Ingoglia would decertify the Florida Democratic Party for siding with the Confederacy and move its current members to no-party affiliation registration. Of the 13 political parties registered with the Secretary of State, Ingoglia's measure seems to apply only to the Florida Democratic Party – 11 of the parties (other than the GOP and Democrats) organized after 1985.

Democrat, 'Dixiecrats' and the GOP

Democrats included pro-slavery planks in numerous platforms leading up to the Civil War, during which Florida adopted a pro-slavery constitution and tried to secede from the United States.
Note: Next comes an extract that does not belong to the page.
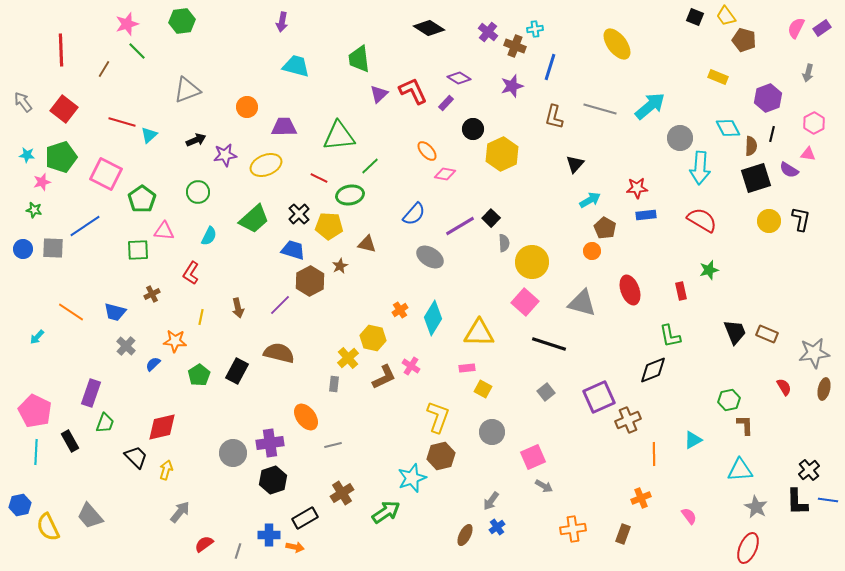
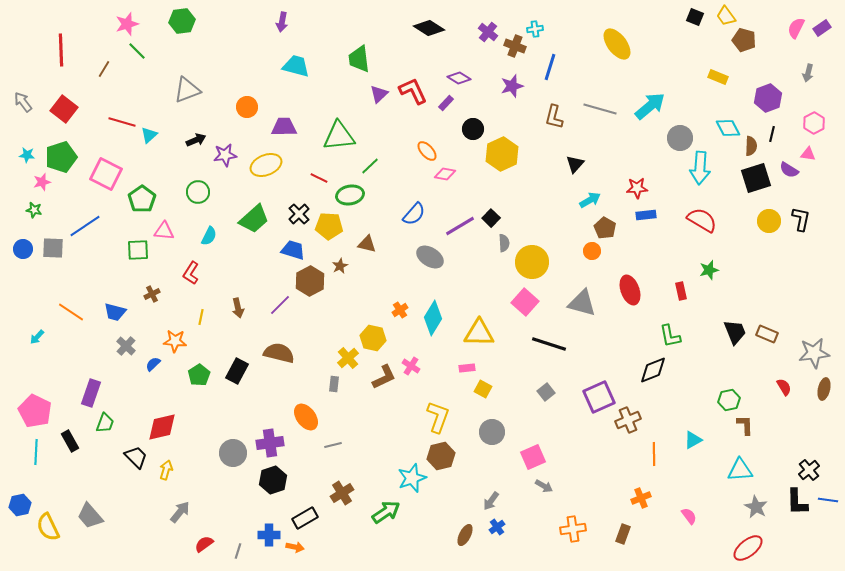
red ellipse at (748, 548): rotated 28 degrees clockwise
Southern Democrats then became the leading defenders of segregation in Washington D.C., and state legislatures until President Lyndon Baines Johnson, a Democrat, championed voting and civil rights legislation in the 1960s – telling his press secretary Bill Moyers after passage of the 1964 Civil Rights Act, "Well, I think we may have lost the south for your lifetime – and mine."

Known in the press as “Dixiecrats," Southern Democrats migrated to the GOP.

Today, Moyers is 88 and still living, while Republicans are governors of nine of the 11 former states of the Confederacy and have control of the legislatures in 10.

Fried hears a dictator's wakeup call

Nikki Fried, the former Commissioner of Agriculture and only Democrat to win a statewide election when Ingoglia was the GOP chair, now leads state Democrats and ran out of -isms in describing a proposal she said was inspired by communism, socialism and fascism.

"This is what a dictator does. A dictator goes after those who oppose his policies. Those who stand in his way of ultimate power," said Fried, who served on the Florida Cabinet for four years with DeSantis as the chair.

“This has to be a wakeup call to Americans of what is in store if Ron DeSantis is successful in a presidential bid," said Fried.

The Florida Legislature – both Republicans and drastically outnumbered Democrats – convenes its 2023 session March 7.